This Saturday (11 April), thousands will gather in Quebec City for what is anticipated to be the biggest climate march in Canadian history.
Merely three days ahead of interprovincial meetings on climate and energy, this mass mobilization expects to draw crowds of all ages from across the country, including environmental groups, students, unions, First Nations, families, health advocates, public figures and grassroots organizers.
Margaret Atwood, Award-winning author, who will be joining the March said:
I am supporting this march because it’s time for governments to tell us that they recognize the new economic reality – the changing world attitudes to oil and its volatility, the world-wide increase in renewables, the fact that, despite lack of subsidies, there are more Canadian jobs now in renewables than in oil.
This rally comes at a crucial time.
Despite 61% of Canadians affirming that protecting the climate is more important than developing pipelines and tar sands projects, the federal government has failed to act on their required international climate commitments.
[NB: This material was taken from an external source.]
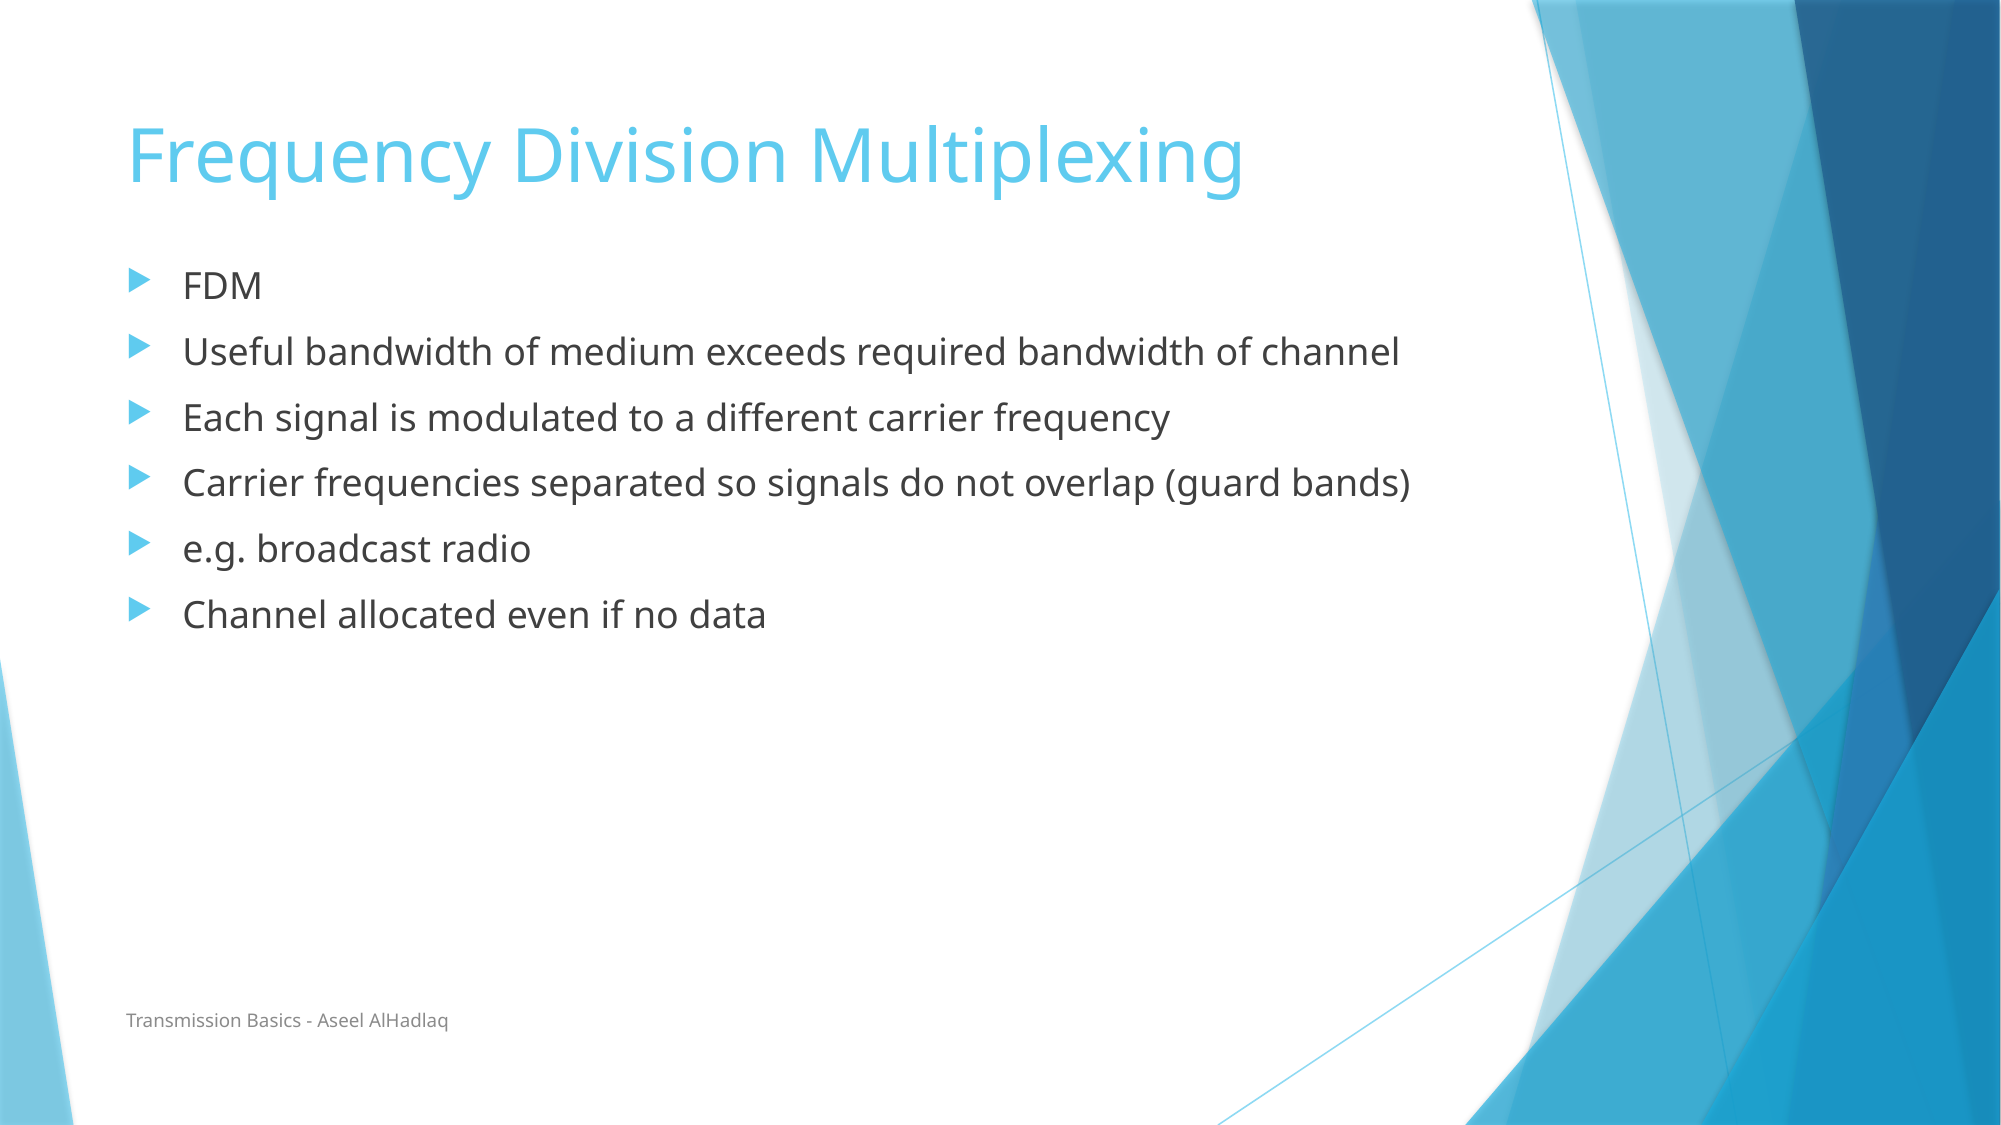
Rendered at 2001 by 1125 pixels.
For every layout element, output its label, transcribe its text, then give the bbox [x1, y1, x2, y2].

footer Transmission Basics - Aseel AlHadlaq [111, 991, 1145, 1051]
list FDM Useful bandwidth of medium exceeds required bandwidth of channel Each signal is modulated to a different carrier frequency Carrier frequencies separated so signals do not overlap (guard bands) e.g. broadcast radio Channel allocated even if no data [111, 254, 1522, 891]
title Frequency Division Multiplexing [111, 99, 1522, 254]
The US and the EU submitted their targets for upcoming climate meetings in Paris before the March 31 deadline, while Mexico is the first non-industrialized country to submit their national contributions to the UN negotiation process.
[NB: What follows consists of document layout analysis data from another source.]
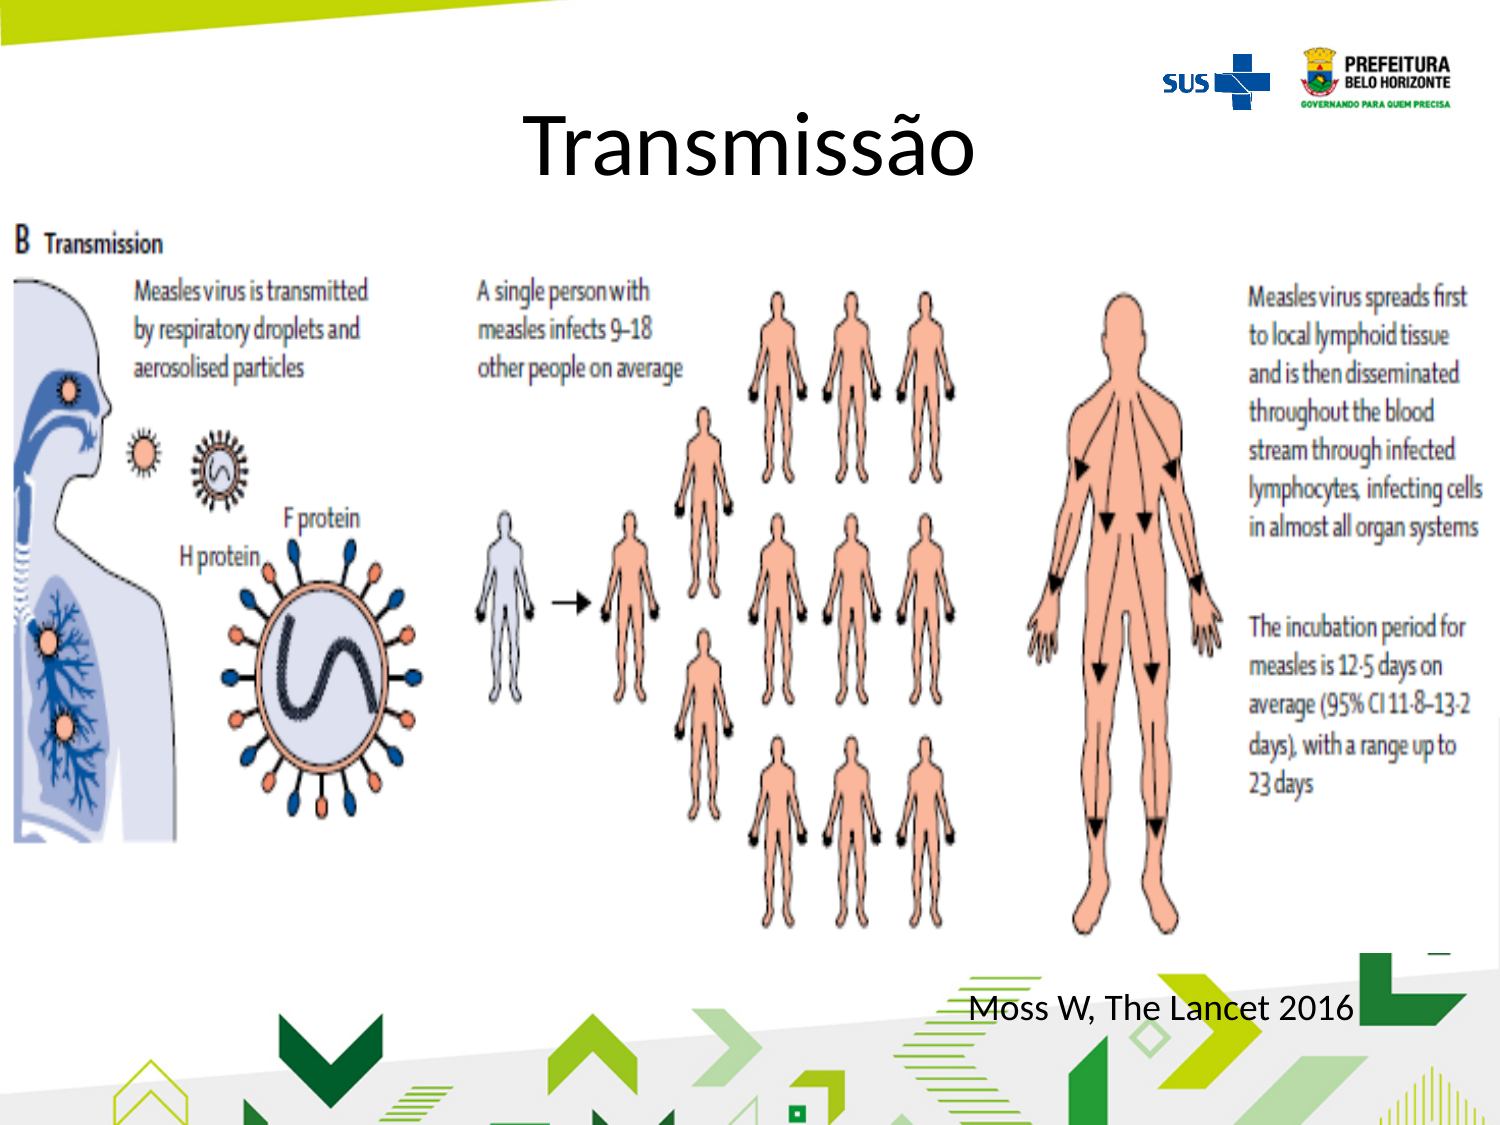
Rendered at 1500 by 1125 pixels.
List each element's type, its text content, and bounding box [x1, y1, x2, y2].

picture [0, 0, 1500, 1125]
title Transmissão [75, 45, 1425, 218]
text_box Moss W, The Lancet 2016 [953, 975, 1370, 1036]
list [4, 219, 1487, 953]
Leaders around the world are making their mark, and if growth continues at this pace, Canada’s legacy is on the line.
Joanna Kerr, Director of Greenpeace Canada said:
Climate change is the greatest challenge our generation faces, for ourselves and for future generations. It’s high time our leaders accept their responsibilities and put in place ambitious measures to combat climate change. Our provincial representatives must act, and on April 11, in the streets of Quebec, we will show them that they have the support of citizens.
While various groups grow increasingly dubious of federal leadership on climate, economists are calling on provincial premiers to take a stand and put a price on carbon, noting that “Canadians are bearing the costs [of Ottawa’s failure to act] across the country.”
Meanwhile, scholars have also made it clear that a just transition is within Canada’s reach by 2035.
Serge Simon, Grand Chief of Kanesatake said:
We must dismantle the illusion that we have no choice. It’s time to make decisions that don’t destroy our planet and jeopardize the lives of its inhabitants and the seven generations after them.
As Canada and the rest of the world move closer to UN climate meetings in Paris, marchers will be urging their premiers to stay firm and avoid undoing any regional progression for the climate, or risk further isolating the country from the international community.